Dorothee Röhrig, S. 43f

Dorothee Röhrig war als Kind brav und angepasst, „einfacher“ als die männlichen Kinder in ihrer Familie; der jüngere Bruder Christoph sowie ihr Cousin Johannes, dessen Mutter früh verstarb und der bei der Familie wohnt. Und ständig ist eine der beiden Großmütter da, die recht unterschiedlich sind und das Kind jeweils auf ihre Art stark prägen. Allem voran die berühmte Großmutter mütterlicherseits, die eine sehr enge Beziehung zu ihrer Tochter, Dorothee Röhrigs Mutter, pflegte. Großmama hat keine eigene Wohnung und lebt immer wieder für mehrere Monate hinweg bei der Familie. Sie ist zugewandt und fürsorglich, aber auch fordernd und enorm diszipliniert.

„Leg es zum Übrigen“. Das sagte Großmama jedes Mal, wenn Erwartungen nicht erfüllt wurden und Enttäuschungen ertragen werden mussten. Leg es zum Übrigen – ein geflügeltes Wort, das meine Mutter übernimmt und immer wieder benutzt. Wo versteckt sich das „Übrige“, das Sammelbecken für Traurigkeit, Frustration, Ernüchterung? Wann machen sich diese Gefühle Luft? Was bleibt vom „Übrigen“ übrig?

Dorothee Röhrig, S. 68f

Die Erinnerungen von Dorothee Röhrig habe ich wirklich gern gelesen, innerhalb von nur wenigen Tagen; das Buch klar und flüssig geschrieben und lässt einen nicht mehr los.

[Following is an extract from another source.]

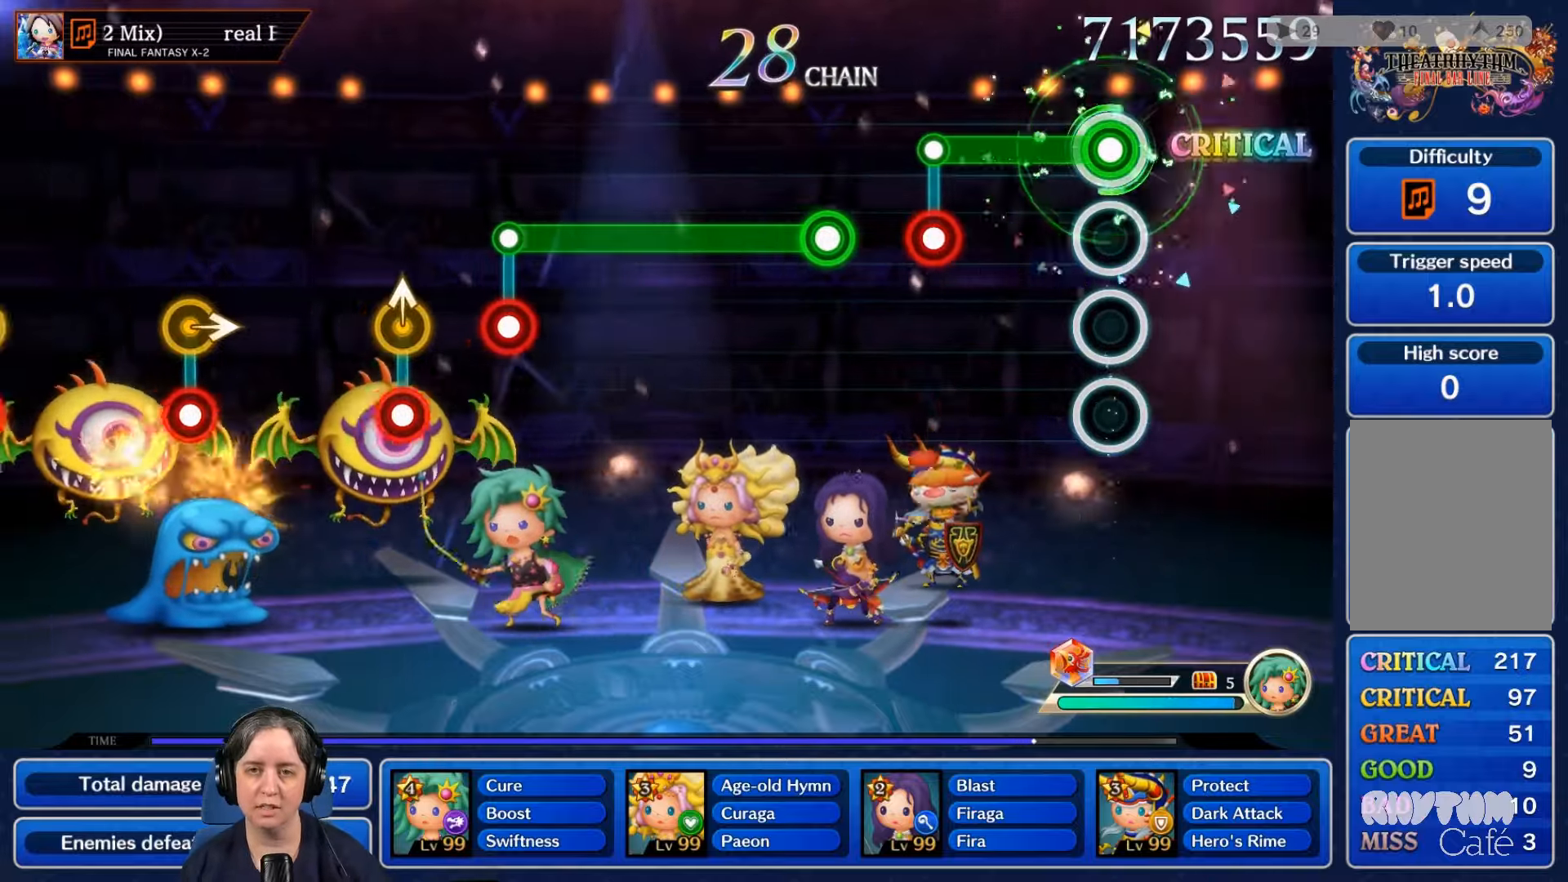
{"buttons": ["L2"], "left_stick": "center", "right_stick": "center", "events": [[367, "R2", "up"], [434, "L2", "down"]]}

Ein kluger, einfühlsamer Blick auf die eigene Kindheit in einer berühmten deutschen Familie, über das Miteinander der Generationen, über deren gemeinsames Leben und Überleben in der Nachkriegszeit.

Emotional, ehrlich und berührend geschrieben aus der Sicht der erst jungen, dann heranwachsenden Dorothee Röhrig. Interessant für Menschen, die selbst diese Zeit noch erlebt haben. Doch ebenso für Jüngere, denen unsere Geschichte der letzten Jahrzehnte und deren Auswirkungen auf die Menschen nicht mehr von eigenen Familienangehörigen erzählt werden kann. Ein schönes Geschenk, generationsübergreifend lesenswert.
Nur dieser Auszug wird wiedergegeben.